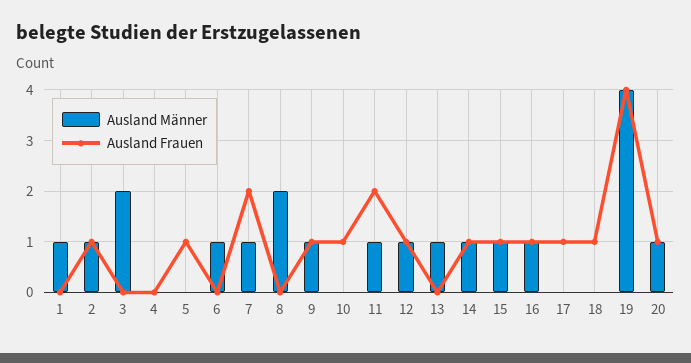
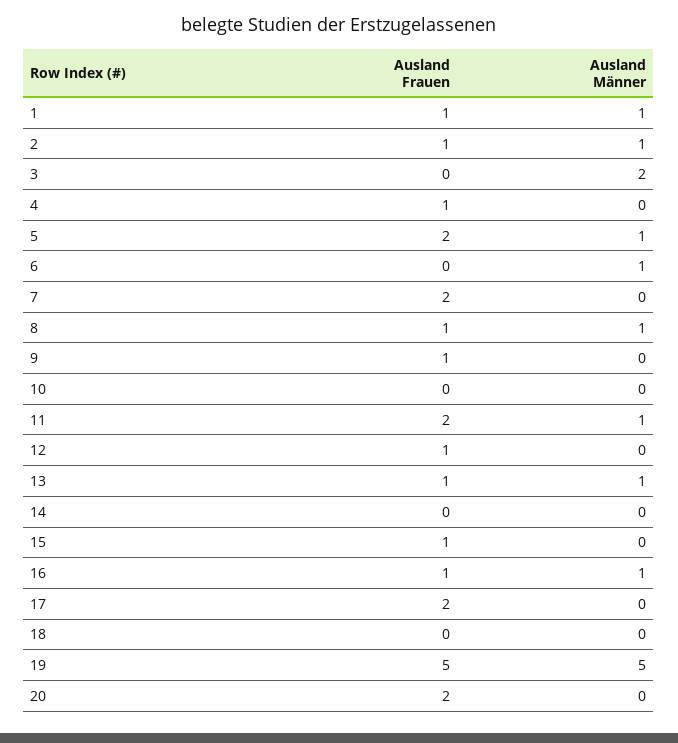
  {
    "Ausland Männer": {
      "1": 1,
      "2": 1,
      "3": 2,
      "4": 0,
-     "5": 0,
+     "5": 1,
      "6": 1,
-     "7": 1,
+     "7": 0,
-     "8": 2,
+     "8": 1,
-     "9": 1,
+     "9": 0,
      "10": 0,
      "11": 1,
-     "12": 1,
+     "12": 0,
      "13": 1,
-     "14": 1,
+     "14": 0,
-     "15": 1,
+     "15": 0,
      "16": 1,
      "17": 0,
      "18": 0,
-     "19": 4,
+     "19": 5,
-     "20": 1
+     "20": 0
    },
    "Ausland Frauen": {
-     "1": 0,
+     "1": 1,
      "2": 1,
      "3": 0,
-     "4": 0,
+     "4": 1,
-     "5": 1,
+     "5": 2,
      "6": 0,
      "7": 2,
-     "8": 0,
+     "8": 1,
      "9": 1,
-     "10": 1,
+     "10": 0,
      "11": 2,
      "12": 1,
-     "13": 0,
+     "13": 1,
-     "14": 1,
+     "14": 0,
      "15": 1,
      "16": 1,
-     "17": 1,
+     "17": 2,
-     "18": 1,
+     "18": 0,
-     "19": 4,
+     "19": 5,
-     "20": 1
+     "20": 2
    }
  }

● **PROBLEM TO SOLVE**
Would you output the listing above verbatim, without its pictures?

● **TASK RESULT**
  {
    "Ausland Männer": {
      "1": 1,
      "2": 1,
      "3": 2,
      "4": 0,
-     "5": 0,
+     "5": 1,
      "6": 1,
-     "7": 1,
+     "7": 0,
-     "8": 2,
+     "8": 1,
-     "9": 1,
+     "9": 0,
      "10": 0,
      "11": 1,
-     "12": 1,
+     "12": 0,
      "13": 1,
-     "14": 1,
+     "14": 0,
-     "15": 1,
+     "15": 0,
      "16": 1,
      "17": 0,
      "18": 0,
-     "19": 4,
+     "19": 5,
-     "20": 1
+     "20": 0
    },
    "Ausland Frauen": {
-     "1": 0,
+     "1": 1,
      "2": 1,
      "3": 0,
-     "4": 0,
+     "4": 1,
-     "5": 1,
+     "5": 2,
      "6": 0,
      "7": 2,
-     "8": 0,
+     "8": 1,
      "9": 1,
-     "10": 1,
+     "10": 0,
      "11": 2,
      "12": 1,
-     "13": 0,
+     "13": 1,
-     "14": 1,
+     "14": 0,
      "15": 1,
      "16": 1,
-     "17": 1,
+     "17": 2,
-     "18": 1,
+     "18": 0,
-     "19": 4,
+     "19": 5,
-     "20": 1
+     "20": 2
    }
  }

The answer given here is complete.